— BEGIN —

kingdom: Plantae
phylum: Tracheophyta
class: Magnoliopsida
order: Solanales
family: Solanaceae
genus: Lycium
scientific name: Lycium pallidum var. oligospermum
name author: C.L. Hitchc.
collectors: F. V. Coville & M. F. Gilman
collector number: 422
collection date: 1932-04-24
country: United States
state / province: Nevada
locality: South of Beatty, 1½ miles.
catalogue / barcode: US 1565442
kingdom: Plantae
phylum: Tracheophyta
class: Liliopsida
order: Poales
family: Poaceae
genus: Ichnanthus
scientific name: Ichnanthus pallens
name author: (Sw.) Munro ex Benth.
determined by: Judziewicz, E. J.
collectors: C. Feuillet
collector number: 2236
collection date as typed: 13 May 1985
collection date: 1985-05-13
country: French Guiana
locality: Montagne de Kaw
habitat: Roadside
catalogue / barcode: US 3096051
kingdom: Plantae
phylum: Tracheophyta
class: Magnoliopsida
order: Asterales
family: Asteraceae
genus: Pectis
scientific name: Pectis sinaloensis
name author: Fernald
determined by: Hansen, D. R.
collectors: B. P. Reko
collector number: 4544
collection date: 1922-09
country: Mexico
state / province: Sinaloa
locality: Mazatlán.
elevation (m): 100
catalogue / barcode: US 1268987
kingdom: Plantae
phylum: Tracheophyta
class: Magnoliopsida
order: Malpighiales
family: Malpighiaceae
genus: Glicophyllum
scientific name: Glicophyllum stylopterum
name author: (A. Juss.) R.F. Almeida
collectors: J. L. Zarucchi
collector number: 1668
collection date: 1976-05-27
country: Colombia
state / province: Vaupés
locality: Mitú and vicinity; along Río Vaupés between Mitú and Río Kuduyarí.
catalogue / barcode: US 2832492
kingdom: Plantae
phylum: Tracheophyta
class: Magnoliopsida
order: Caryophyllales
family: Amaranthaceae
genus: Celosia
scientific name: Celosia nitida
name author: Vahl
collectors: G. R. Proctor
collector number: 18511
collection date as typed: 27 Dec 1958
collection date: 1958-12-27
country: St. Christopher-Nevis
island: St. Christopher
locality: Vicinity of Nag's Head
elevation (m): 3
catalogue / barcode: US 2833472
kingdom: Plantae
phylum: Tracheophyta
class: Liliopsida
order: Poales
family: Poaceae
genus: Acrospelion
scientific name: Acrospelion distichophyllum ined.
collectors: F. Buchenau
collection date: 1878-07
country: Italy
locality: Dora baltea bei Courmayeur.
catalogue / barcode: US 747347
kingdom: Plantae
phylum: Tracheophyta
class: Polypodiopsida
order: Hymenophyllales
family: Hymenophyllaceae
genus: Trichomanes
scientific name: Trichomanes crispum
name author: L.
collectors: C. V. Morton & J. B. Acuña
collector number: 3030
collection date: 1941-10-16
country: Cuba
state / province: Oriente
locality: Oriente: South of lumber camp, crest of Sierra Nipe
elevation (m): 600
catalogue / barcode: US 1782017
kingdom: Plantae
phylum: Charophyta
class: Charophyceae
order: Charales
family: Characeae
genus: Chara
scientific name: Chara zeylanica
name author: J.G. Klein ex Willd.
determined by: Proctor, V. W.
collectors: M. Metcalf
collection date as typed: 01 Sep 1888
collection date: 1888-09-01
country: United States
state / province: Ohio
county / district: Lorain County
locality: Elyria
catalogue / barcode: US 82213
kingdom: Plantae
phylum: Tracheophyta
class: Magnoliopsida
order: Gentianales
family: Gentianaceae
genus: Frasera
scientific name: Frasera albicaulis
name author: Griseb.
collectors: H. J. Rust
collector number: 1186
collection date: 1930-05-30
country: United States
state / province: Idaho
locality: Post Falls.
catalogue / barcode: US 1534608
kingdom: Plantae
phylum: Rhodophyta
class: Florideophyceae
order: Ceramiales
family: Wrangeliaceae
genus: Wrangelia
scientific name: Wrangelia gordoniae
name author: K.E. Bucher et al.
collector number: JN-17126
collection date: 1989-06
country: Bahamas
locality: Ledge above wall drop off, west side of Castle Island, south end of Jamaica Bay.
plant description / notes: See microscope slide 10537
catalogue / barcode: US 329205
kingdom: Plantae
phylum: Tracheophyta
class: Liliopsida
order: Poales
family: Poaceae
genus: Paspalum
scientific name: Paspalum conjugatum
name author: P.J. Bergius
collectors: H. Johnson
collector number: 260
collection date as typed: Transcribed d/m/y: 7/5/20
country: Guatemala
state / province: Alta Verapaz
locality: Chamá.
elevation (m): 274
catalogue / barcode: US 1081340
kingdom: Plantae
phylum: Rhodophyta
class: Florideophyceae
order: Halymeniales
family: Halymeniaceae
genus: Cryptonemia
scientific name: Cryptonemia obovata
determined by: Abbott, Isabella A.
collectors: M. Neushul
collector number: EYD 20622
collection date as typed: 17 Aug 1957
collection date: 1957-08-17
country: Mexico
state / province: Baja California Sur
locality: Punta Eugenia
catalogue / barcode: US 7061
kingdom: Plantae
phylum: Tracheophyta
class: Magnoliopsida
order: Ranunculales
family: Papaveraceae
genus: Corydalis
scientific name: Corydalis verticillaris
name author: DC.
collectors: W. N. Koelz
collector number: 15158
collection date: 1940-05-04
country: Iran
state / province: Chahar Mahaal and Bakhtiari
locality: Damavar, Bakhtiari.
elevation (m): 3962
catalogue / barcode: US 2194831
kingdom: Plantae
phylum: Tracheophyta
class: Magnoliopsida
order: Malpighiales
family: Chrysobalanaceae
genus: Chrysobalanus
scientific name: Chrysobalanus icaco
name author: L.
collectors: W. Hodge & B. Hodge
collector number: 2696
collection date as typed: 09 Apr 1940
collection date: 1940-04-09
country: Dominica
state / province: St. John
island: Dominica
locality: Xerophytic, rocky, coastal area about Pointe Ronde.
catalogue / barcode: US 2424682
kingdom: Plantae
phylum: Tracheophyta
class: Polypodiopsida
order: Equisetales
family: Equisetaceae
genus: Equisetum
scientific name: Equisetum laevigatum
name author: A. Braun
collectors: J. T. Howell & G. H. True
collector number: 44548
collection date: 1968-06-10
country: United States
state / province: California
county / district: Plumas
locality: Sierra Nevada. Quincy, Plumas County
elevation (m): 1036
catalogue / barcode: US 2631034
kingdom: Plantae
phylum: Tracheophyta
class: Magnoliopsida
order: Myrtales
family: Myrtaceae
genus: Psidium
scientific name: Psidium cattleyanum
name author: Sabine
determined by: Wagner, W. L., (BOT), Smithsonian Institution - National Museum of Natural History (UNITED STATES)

— END —

- [Your task]
Write out every line of the material above word for word, with each field name and value unchanged.

- [Answer to the task]
kingdom: Plantae
phylum: Tracheophyta
class: Magnoliopsida
order: Solanales
family: Solanaceae
genus: Lycium
scientific name: Lycium pallidum var. oligospermum
name author: C.L. Hitchc.
collectors: F. V. Coville & M. F. Gilman
collector number: 422
collection date: 1932-04-24
country: United States
state / province: Nevada
locality: South of Beatty, 1½ miles.
catalogue / barcode: US 1565442
kingdom: Plantae
phylum: Tracheophyta
class: Liliopsida
order: Poales
family: Poaceae
genus: Ichnanthus
scientific name: Ichnanthus pallens
name author: (Sw.) Munro ex Benth.
determined by: Judziewicz, E. J.
collectors: C. Feuillet
collector number: 2236
collection date as typed: 13 May 1985
collection date: 1985-05-13
country: French Guiana
locality: Montagne de Kaw
habitat: Roadside
catalogue / barcode: US 3096051
kingdom: Plantae
phylum: Tracheophyta
class: Magnoliopsida
order: Asterales
family: Asteraceae
genus: Pectis
scientific name: Pectis sinaloensis
name author: Fernald
determined by: Hansen, D. R.
collectors: B. P. Reko
collector number: 4544
collection date: 1922-09
country: Mexico
state / province: Sinaloa
locality: Mazatlán.
elevation (m): 100
catalogue / barcode: US 1268987
kingdom: Plantae
phylum: Tracheophyta
class: Magnoliopsida
order: Malpighiales
family: Malpighiaceae
genus: Glicophyllum
scientific name: Glicophyllum stylopterum
name author: (A. Juss.) R.F. Almeida
collectors: J. L. Zarucchi
collector number: 1668
collection date: 1976-05-27
country: Colombia
state / province: Vaupés
locality: Mitú and vicinity; along Río Vaupés between Mitú and Río Kuduyarí.
catalogue / barcode: US 2832492
kingdom: Plantae
phylum: Tracheophyta
class: Magnoliopsida
order: Caryophyllales
family: Amaranthaceae
genus: Celosia
scientific name: Celosia nitida
name author: Vahl
collectors: G. R. Proctor
collector number: 18511
collection date as typed: 27 Dec 1958
collection date: 1958-12-27
country: St. Christopher-Nevis
island: St. Christopher
locality: Vicinity of Nag's Head
elevation (m): 3
catalogue / barcode: US 2833472
kingdom: Plantae
phylum: Tracheophyta
class: Liliopsida
order: Poales
family: Poaceae
genus: Acrospelion
scientific name: Acrospelion distichophyllum ined.
collectors: F. Buchenau
collection date: 1878-07
country: Italy
locality: Dora baltea bei Courmayeur.
catalogue / barcode: US 747347
kingdom: Plantae
phylum: Tracheophyta
class: Polypodiopsida
order: Hymenophyllales
family: Hymenophyllaceae
genus: Trichomanes
scientific name: Trichomanes crispum
name author: L.
collectors: C. V. Morton & J. B. Acuña
collector number: 3030
collection date: 1941-10-16
country: Cuba
state / province: Oriente
locality: Oriente: South of lumber camp, crest of Sierra Nipe
elevation (m): 600
catalogue / barcode: US 1782017
kingdom: Plantae
phylum: Charophyta
class: Charophyceae
order: Charales
family: Characeae
genus: Chara
scientific name: Chara zeylanica
name author: J.G. Klein ex Willd.
determined by: Proctor, V. W.
collectors: M. Metcalf
collection date as typed: 01 Sep 1888
collection date: 1888-09-01
country: United States
state / province: Ohio
county / district: Lorain County
locality: Elyria
catalogue / barcode: US 82213
kingdom: Plantae
phylum: Tracheophyta
class: Magnoliopsida
order: Gentianales
family: Gentianaceae
genus: Frasera
scientific name: Frasera albicaulis
name author: Griseb.
collectors: H. J. Rust
collector number: 1186
collection date: 1930-05-30
country: United States
state / province: Idaho
locality: Post Falls.
catalogue / barcode: US 1534608
kingdom: Plantae
phylum: Rhodophyta
class: Florideophyceae
order: Ceramiales
family: Wrangeliaceae
genus: Wrangelia
scientific name: Wrangelia gordoniae
name author: K.E. Bucher et al.
collector number: JN-17126
collection date: 1989-06
country: Bahamas
locality: Ledge above wall drop off, west side of Castle Island, south end of Jamaica Bay.
plant description / notes: See microscope slide 10537
catalogue / barcode: US 329205
kingdom: Plantae
phylum: Tracheophyta
class: Liliopsida
order: Poales
family: Poaceae
genus: Paspalum
scientific name: Paspalum conjugatum
name author: P.J. Bergius
collectors: H. Johnson
collector number: 260
collection date as typed: Transcribed d/m/y: 7/5/20
country: Guatemala
state / province: Alta Verapaz
locality: Chamá.
elevation (m): 274
catalogue / barcode: US 1081340
kingdom: Plantae
phylum: Rhodophyta
class: Florideophyceae
order: Halymeniales
family: Halymeniaceae
genus: Cryptonemia
scientific name: Cryptonemia obovata
determined by: Abbott, Isabella A.
collectors: M. Neushul
collector number: EYD 20622
collection date as typed: 17 Aug 1957
collection date: 1957-08-17
country: Mexico
state / province: Baja California Sur
locality: Punta Eugenia
catalogue / barcode: US 7061
kingdom: Plantae
phylum: Tracheophyta
class: Magnoliopsida
order: Ranunculales
family: Papaveraceae
genus: Corydalis
scientific name: Corydalis verticillaris
name author: DC.
collectors: W. N. Koelz
collector number: 15158
collection date: 1940-05-04
country: Iran
state / province: Chahar Mahaal and Bakhtiari
locality: Damavar, Bakhtiari.
elevation (m): 3962
catalogue / barcode: US 2194831
kingdom: Plantae
phylum: Tracheophyta
class: Magnoliopsida
order: Malpighiales
family: Chrysobalanaceae
genus: Chrysobalanus
scientific name: Chrysobalanus icaco
name author: L.
collectors: W. Hodge & B. Hodge
collector number: 2696
collection date as typed: 09 Apr 1940
collection date: 1940-04-09
country: Dominica
state / province: St. John
island: Dominica
locality: Xerophytic, rocky, coastal area about Pointe Ronde.
catalogue / barcode: US 2424682
kingdom: Plantae
phylum: Tracheophyta
class: Polypodiopsida
order: Equisetales
family: Equisetaceae
genus: Equisetum
scientific name: Equisetum laevigatum
name author: A. Braun
collectors: J. T. Howell & G. H. True
collector number: 44548
collection date: 1968-06-10
country: United States
state / province: California
county / district: Plumas
locality: Sierra Nevada. Quincy, Plumas County
elevation (m): 1036
catalogue / barcode: US 2631034
kingdom: Plantae
phylum: Tracheophyta
class: Magnoliopsida
order: Myrtales
family: Myrtaceae
genus: Psidium
scientific name: Psidium cattleyanum
name author: Sabine
determined by: Wagner, W. L., (BOT), Smithsonian Institution - National Museum of Natural History (UNITED STATES)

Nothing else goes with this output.